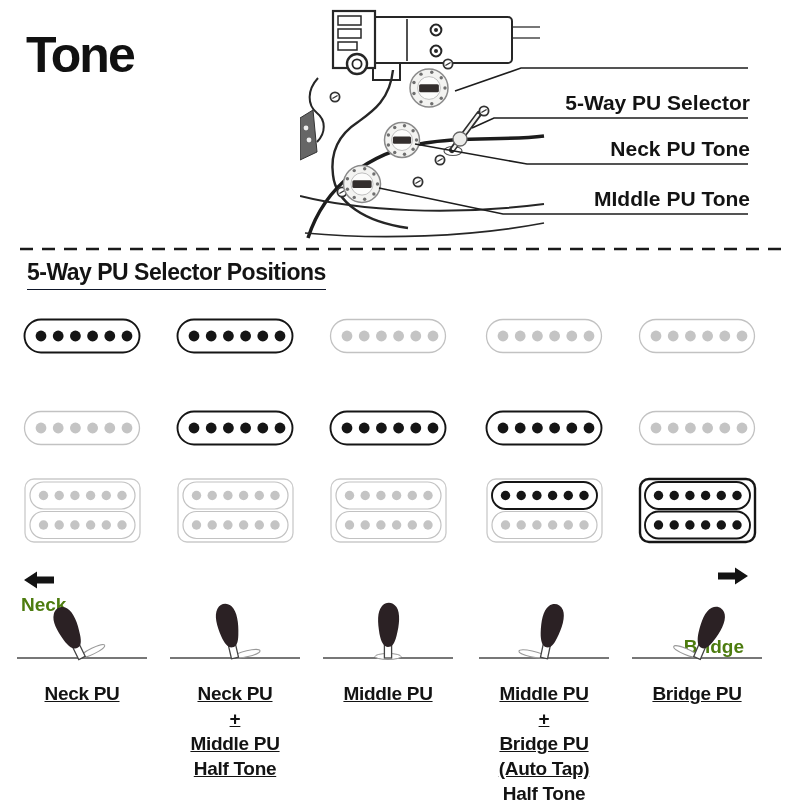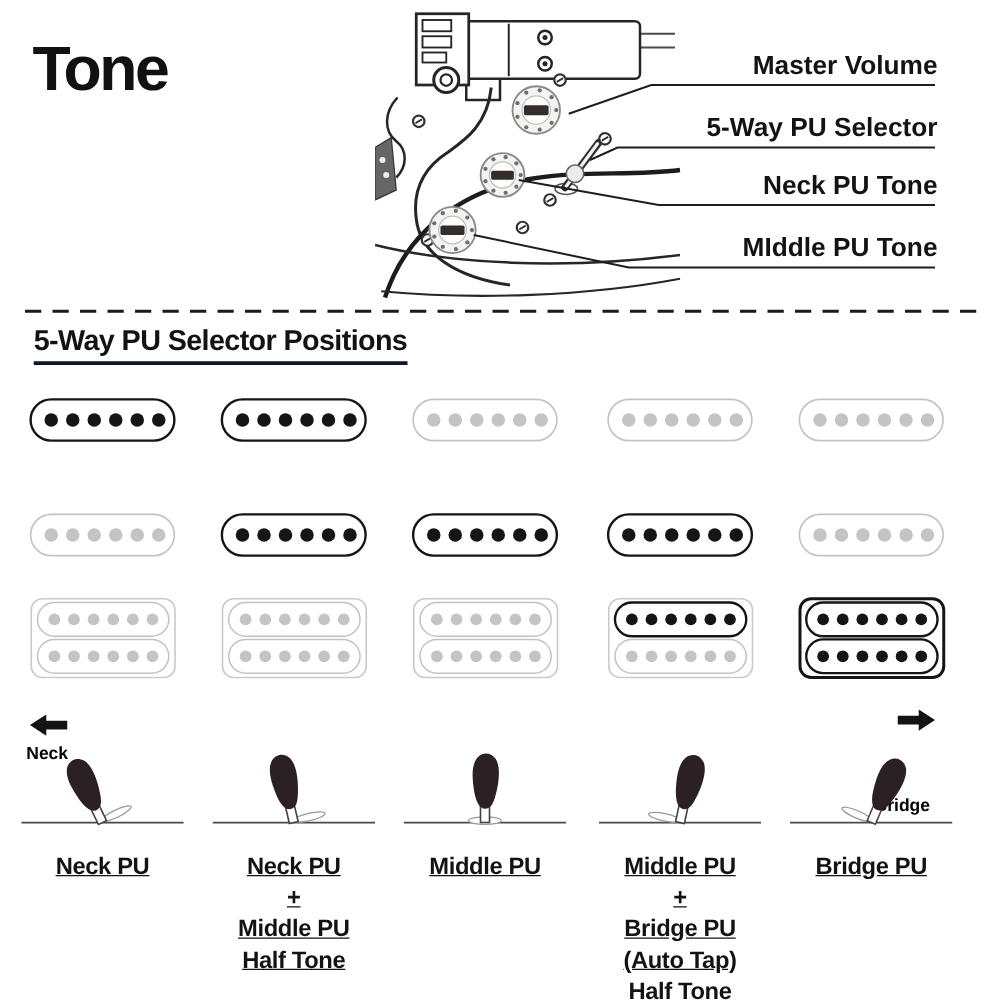--- a/index.html
+++ b/index.html
@@ -9,23 +9,23 @@
   .page-title{position:absolute;left:26px;top:30px;font-weight:bold;font-size:50px;
     line-height:51px;letter-spacing:-2px;color:#111;}
   .guitar-wrap{position:absolute;left:300px;top:0;width:245px;height:240px;}
   .callout-overlay{position:absolute;left:0;top:0;width:800px;height:245px;}
   .callout-label{position:absolute;right:50px;width:320px;text-align:right;
     font-weight:bold;font-size:21px;color:#131313;letter-spacing:0px;}
 
   .divider{position:absolute;left:18px;top:246px;width:765px;height:6px;}
 
   .section-heading{position:absolute;left:27px;top:259px;font-weight:bold;font-size:23px;
-    letter-spacing:-0.5px;border-bottom:3px solid #0f172a;padding-bottom:3px;color:#131313;}
-
-  .dir{position:absolute;font-weight:bold;font-size:14px;color:#000000;}
+    letter-spacing:-0.5px;border-bottom:1px solid #0f172a;padding-bottom:3px;color:#131313;}
+
+  .dir{position:absolute;font-weight:bold;font-size:19px;color:#4d7c0f;}
   #dir-neck-label{left:21px;top:594px;}
   #dir-bridge-label{right:56px;top:590px;text-align:left;margin-top:46px;}
   .dir-arrow{position:absolute;width:30px;height:18px;}
   #neck-arrow{left:24px;top:571px;}
   #bridge-arrow{right:52px;top:567px;}
 
   .pos-col{position:absolute;top:310px;width:150px;height:490px;}
   .pos-col svg{display:block;margin:0 auto;}
   .pu-neck{position:absolute;top:8px;left:0;right:0;}
   .pu-middle{position:absolute;top:100px;left:0;right:0;}
@@ -123,21 +123,20 @@
 </svg>
   </div>
 
   <svg class="callout-overlay">
     <path d="M455,91 L521,68 L748,68" fill="none" stroke="#1d1d1d" stroke-width="1.6"></path>
     <path d="M472,128 L494,118 L748,118" fill="none" stroke="#1d1d1d" stroke-width="1.6"></path>
     <path d="M415,144 L527,164 L748,164" fill="none" stroke="#1d1d1d" stroke-width="1.6"></path>
     <path d="M379,188 L503,214 L748,214" fill="none" stroke="#1d1d1d" stroke-width="1.6"></path>
   </svg>
 
-  <div class="callout-label" style="top:41px">Master Volume</div>
   <div class="callout-label" style="top:91px">5-Way PU Selector</div>
   <div class="callout-label" style="top:187px">MIddle PU Tone</div>
   <div class="callout-label" style="top:137px">Neck PU Tone</div>
 
   <svg class="divider">
     <line x1="2" y1="3" x2="763" y2="3" stroke="#1a1a1a" stroke-width="2.4" stroke-dasharray="13 9"></line>
   </svg>
 
   <div class="section-heading">5-Way PU Selector Positions</div>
+ + +
Nothing but the records above, exact and without pictures, should appear in the answer.

--- a/index.html
+++ b/index.html
@@ -9,23 +9,23 @@
   .page-title{position:absolute;left:26px;top:30px;font-weight:bold;font-size:50px;
     line-height:51px;letter-spacing:-2px;color:#111;}
   .guitar-wrap{position:absolute;left:300px;top:0;width:245px;height:240px;}
   .callout-overlay{position:absolute;left:0;top:0;width:800px;height:245px;}
   .callout-label{position:absolute;right:50px;width:320px;text-align:right;
     font-weight:bold;font-size:21px;color:#131313;letter-spacing:0px;}
 
   .divider{position:absolute;left:18px;top:246px;width:765px;height:6px;}
 
   .section-heading{position:absolute;left:27px;top:259px;font-weight:bold;font-size:23px;
-    letter-spacing:-0.5px;border-bottom:3px solid #0f172a;padding-bottom:3px;color:#131313;}
-
-  .dir{position:absolute;font-weight:bold;font-size:14px;color:#000000;}
+    letter-spacing:-0.5px;border-bottom:1px solid #0f172a;padding-bottom:3px;color:#131313;}
+
+  .dir{position:absolute;font-weight:bold;font-size:19px;color:#4d7c0f;}
   #dir-neck-label{left:21px;top:594px;}
   #dir-bridge-label{right:56px;top:590px;text-align:left;margin-top:46px;}
   .dir-arrow{position:absolute;width:30px;height:18px;}
   #neck-arrow{left:24px;top:571px;}
   #bridge-arrow{right:52px;top:567px;}
 
   .pos-col{position:absolute;top:310px;width:150px;height:490px;}
   .pos-col svg{display:block;margin:0 auto;}
   .pu-neck{position:absolute;top:8px;left:0;right:0;}
   .pu-middle{position:absolute;top:100px;left:0;right:0;}
@@ -123,21 +123,20 @@
 </svg>
   </div>
 
   <svg class="callout-overlay">
     <path d="M455,91 L521,68 L748,68" fill="none" stroke="#1d1d1d" stroke-width="1.6"></path>
     <path d="M472,128 L494,118 L748,118" fill="none" stroke="#1d1d1d" stroke-width="1.6"></path>
     <path d="M415,144 L527,164 L748,164" fill="none" stroke="#1d1d1d" stroke-width="1.6"></path>
     <path d="M379,188 L503,214 L748,214" fill="none" stroke="#1d1d1d" stroke-width="1.6"></path>
   </svg>
 
-  <div class="callout-label" style="top:41px">Master Volume</div>
   <div class="callout-label" style="top:91px">5-Way PU Selector</div>
   <div class="callout-label" style="top:187px">MIddle PU Tone</div>
   <div class="callout-label" style="top:137px">Neck PU Tone</div>
 
   <svg class="divider">
     <line x1="2" y1="3" x2="763" y2="3" stroke="#1a1a1a" stroke-width="2.4" stroke-dasharray="13 9"></line>
   </svg>
 
   <div class="section-heading">5-Way PU Selector Positions</div>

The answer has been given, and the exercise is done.